Впоследствии я множество раз бывал в LA из-за Мишель, которая переехала на кампус UCSF завершать свою прерванную постдокторантуру. И, надо сказать, я не то что не полюбил Лос-Анджелес, я продолжаю его остерегаться. Для меня он отчего-то, с момента того моего первого визита с моими старухами, весь тонет в черно-белой затертости, в ливне царапин на старой пленке. Люди, с которыми мне приходилось встречаться в LA, отступая в памяти на полшага в прошлое, с неизбежностью оказываются преданы забвению в каком-нибудь заброшенном доме, засыпанном гремящими под случайным всплеском ветерка сухими листьями. Весь LA именно что затерт, новострой в нем почти не заметен. Дом, когда-то принадлежавший моему прадеду, давно уже продан, снесен, а на его месте стоит стеклянно-бетонная вилла, крытая настоящей красной черепицей, с изящным реечным навесом над новеньким бассейном, у которого обычно нежится пожилая загорелая пара.
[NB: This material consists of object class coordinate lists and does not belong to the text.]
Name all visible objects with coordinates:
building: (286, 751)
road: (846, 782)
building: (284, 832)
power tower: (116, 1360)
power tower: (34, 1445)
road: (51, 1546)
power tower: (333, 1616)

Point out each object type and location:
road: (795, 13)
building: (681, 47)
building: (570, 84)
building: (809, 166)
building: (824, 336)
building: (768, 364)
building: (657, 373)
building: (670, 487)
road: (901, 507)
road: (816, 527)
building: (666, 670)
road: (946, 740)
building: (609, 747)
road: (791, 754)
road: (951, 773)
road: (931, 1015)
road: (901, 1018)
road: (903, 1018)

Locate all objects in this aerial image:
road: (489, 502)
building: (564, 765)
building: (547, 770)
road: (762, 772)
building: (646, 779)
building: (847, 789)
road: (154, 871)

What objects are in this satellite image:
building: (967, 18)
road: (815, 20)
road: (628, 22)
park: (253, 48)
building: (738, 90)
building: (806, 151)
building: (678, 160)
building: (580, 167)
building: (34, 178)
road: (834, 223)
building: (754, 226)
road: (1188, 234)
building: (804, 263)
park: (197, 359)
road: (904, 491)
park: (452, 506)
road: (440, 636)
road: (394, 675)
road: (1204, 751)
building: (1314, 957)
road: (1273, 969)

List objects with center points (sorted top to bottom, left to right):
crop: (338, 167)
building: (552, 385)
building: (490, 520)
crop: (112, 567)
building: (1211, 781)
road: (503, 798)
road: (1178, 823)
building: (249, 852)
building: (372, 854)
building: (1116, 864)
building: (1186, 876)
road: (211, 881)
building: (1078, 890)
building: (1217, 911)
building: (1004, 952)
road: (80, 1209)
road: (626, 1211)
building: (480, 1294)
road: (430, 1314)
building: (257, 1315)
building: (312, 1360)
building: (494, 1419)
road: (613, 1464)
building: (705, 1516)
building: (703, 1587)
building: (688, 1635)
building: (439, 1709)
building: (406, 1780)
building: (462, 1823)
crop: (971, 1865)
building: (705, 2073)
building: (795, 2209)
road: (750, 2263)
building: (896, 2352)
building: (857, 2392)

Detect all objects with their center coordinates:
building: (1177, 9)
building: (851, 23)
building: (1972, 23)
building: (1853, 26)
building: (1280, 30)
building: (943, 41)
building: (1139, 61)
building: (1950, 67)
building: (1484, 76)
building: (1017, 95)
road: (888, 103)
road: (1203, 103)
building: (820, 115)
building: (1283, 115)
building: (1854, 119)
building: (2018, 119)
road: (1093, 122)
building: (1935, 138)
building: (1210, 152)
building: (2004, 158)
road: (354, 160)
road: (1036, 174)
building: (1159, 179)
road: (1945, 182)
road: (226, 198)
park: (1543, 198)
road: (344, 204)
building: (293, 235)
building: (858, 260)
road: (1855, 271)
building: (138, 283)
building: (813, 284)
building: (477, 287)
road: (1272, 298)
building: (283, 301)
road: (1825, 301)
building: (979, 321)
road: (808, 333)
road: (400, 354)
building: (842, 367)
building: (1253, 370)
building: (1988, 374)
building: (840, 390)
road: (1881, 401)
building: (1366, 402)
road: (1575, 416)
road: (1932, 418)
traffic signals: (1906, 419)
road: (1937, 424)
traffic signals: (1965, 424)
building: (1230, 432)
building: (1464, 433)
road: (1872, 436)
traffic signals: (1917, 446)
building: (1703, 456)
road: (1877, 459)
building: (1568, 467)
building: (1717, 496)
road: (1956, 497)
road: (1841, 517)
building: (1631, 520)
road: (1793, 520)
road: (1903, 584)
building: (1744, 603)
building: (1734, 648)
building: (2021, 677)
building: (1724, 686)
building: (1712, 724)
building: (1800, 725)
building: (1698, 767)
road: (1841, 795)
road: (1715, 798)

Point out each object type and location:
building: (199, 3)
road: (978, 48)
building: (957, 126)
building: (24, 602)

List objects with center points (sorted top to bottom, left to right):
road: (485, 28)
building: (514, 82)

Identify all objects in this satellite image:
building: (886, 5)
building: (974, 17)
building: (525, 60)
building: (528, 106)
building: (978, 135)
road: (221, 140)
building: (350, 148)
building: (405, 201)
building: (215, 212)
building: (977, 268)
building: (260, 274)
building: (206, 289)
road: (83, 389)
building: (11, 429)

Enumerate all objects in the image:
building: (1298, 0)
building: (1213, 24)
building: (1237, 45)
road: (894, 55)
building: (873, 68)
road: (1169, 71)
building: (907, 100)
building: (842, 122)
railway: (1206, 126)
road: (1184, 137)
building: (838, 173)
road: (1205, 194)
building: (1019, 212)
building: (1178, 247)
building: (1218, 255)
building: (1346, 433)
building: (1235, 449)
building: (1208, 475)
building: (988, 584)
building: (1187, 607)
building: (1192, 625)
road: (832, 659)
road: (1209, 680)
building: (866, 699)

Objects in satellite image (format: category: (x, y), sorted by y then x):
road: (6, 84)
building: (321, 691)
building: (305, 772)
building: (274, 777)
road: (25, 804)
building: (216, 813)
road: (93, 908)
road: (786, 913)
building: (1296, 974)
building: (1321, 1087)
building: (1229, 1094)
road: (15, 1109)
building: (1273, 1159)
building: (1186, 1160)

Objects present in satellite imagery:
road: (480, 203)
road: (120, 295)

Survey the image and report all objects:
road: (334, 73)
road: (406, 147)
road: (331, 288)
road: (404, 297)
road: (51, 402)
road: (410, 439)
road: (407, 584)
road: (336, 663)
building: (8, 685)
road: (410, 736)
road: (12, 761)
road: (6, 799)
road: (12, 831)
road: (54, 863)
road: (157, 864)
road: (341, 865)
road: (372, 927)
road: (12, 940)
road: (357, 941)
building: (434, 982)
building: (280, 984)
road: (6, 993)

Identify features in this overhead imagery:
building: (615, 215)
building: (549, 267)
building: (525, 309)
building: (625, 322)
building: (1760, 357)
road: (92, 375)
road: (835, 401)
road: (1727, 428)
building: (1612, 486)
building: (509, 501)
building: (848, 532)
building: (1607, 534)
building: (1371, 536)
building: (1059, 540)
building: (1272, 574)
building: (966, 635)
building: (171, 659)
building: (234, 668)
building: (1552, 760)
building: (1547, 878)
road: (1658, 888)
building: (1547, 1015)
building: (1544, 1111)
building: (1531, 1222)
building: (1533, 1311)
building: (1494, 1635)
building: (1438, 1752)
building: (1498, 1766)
В ту первую ночь я проснулся от нестерпимого желания отлить. Едва успел выскочить наружу и, пока струя не ослабевала напором, я смотрел на потемневший под крышей от зимних дождей дом с бельмами пыльных окон, залитых лунным светом. И тут я увидел, что на ступенях кто-то сидит. Холодок пробежал меж лопаток. Это была Сима. Только я оправился и хотел было к ней подойти, как раздался шум мотора, и у калитки остановилась машина. Из сада было не разглядеть наверняка какой марки, но, судя по тарахтящему звуку двигателя и силуэту, это был винтажный «форд» 1930-х годов. Распахнулась дверца, и с водительского кресла поднялся высокий человек. Я чуть не присвистнул от предчувствия, пронзившего меня. Человек был в шляпе «борсалино» и старомодном широкоплечем плаще, какой носили гангстеры у Копполы. Он открыл пассажирскую дверь, и из нее вышел бородатый мужчина. На нем был костюм-тройка, он опирался на трость. Он шагнул к калитке, и высокий поспешил перед ним ее открыть. Я увидал, как Сима торопливо спускается им навстречу. Я не мог пошевелиться от объявшего меня страха. Я даже беспомощно подумал, что хорошо, что я уже облегчился.